5 infographics on the Big Picture Trends in Healthcare in 2023

Medicare Advantage is a key area of growth for most payors. Market share is up for grabs as the population ages into the entitlement program in a competitive environment. Meanwhile, Medicare Advantage penetration is a rising tide as it overtakes traditional Medicare in 2023.

Payvidors and other strategic players are investing significant capital into primary care. As MA enrollment swells, payors are focused on building out national footprints to attract and retain patients while focusing on managing overall medical spend for an aging population dealing with chronic conditions. Oak Street Health fills many pressing needs for CVS.

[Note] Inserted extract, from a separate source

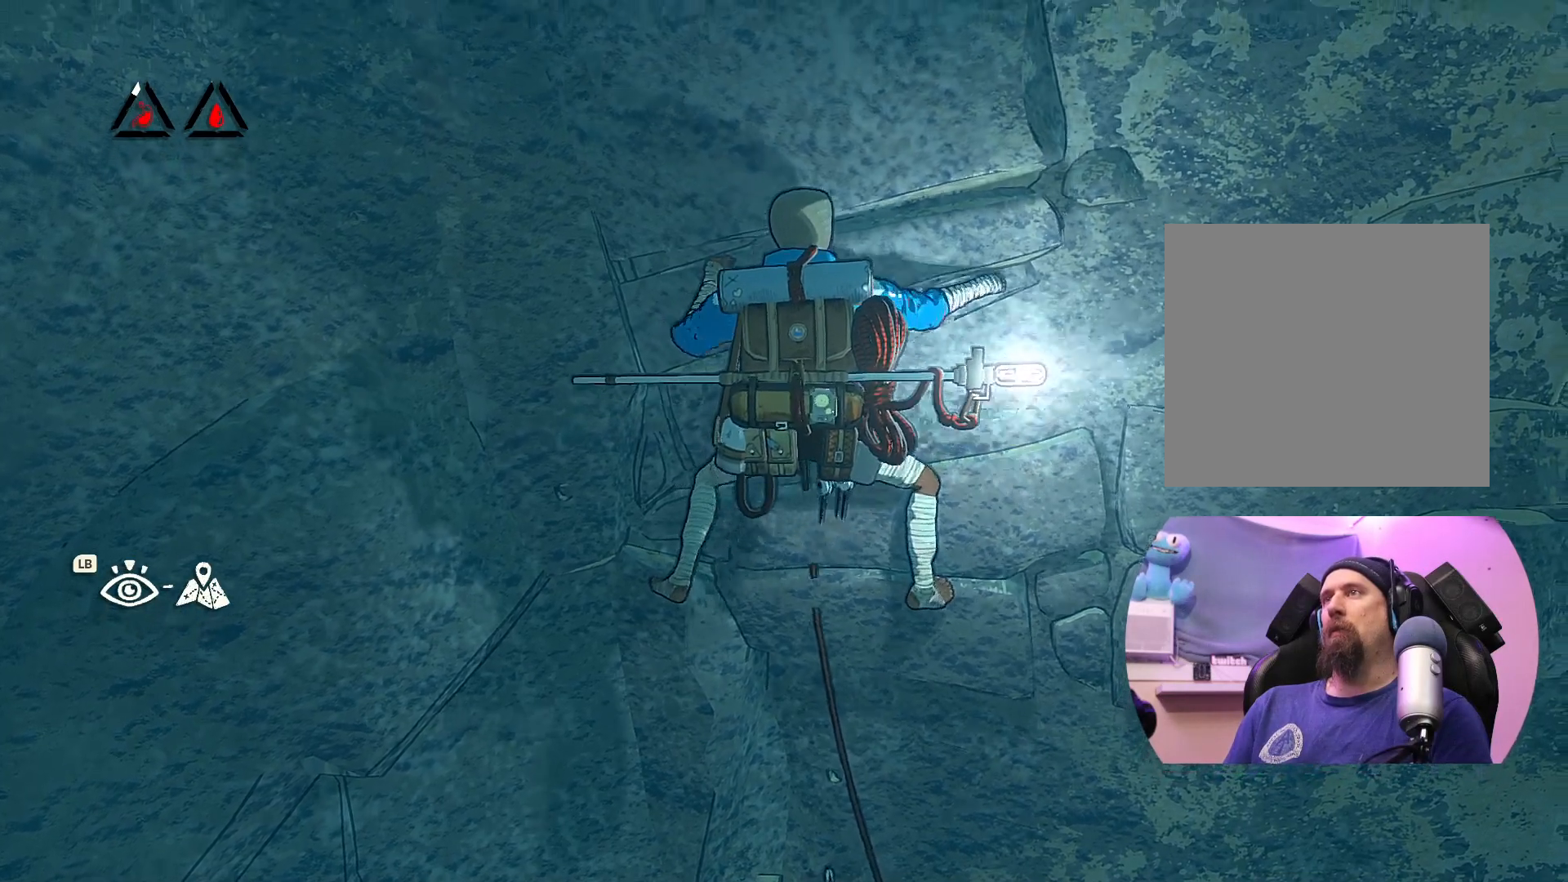
{"buttons": [], "left_stick": "center", "right_stick": "center", "events": [[233, "left_stick", "center"]]}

From an operating and clinical perspective, acquiring Oak Street Health will afford CVS greater integration in its care delivery model, which will result in better care coordination for patients, more patient satisfaction, increased access for Medicare Advantage (”MA”) members and dual-eligibles, boosts in quality, and reductions in total cost of care.

From a financial and strategy perspective, acquiring Oak Street Health should boost CVS/Aetna’s MA star ratings, enhance member recruitment and retention, enable better risk coding, and unlock a national primary care platform for long-term profitability and future growth.

Oak Street Health’s main business goals are to lower total cost of care by preventing unnecessary acute events and managing chronic disease, all while providing a better patient experience. As a primary care operator working in with Medicare beneficiaries, Oak Street Health has done an incredible job of pushing the value-based care agenda forward.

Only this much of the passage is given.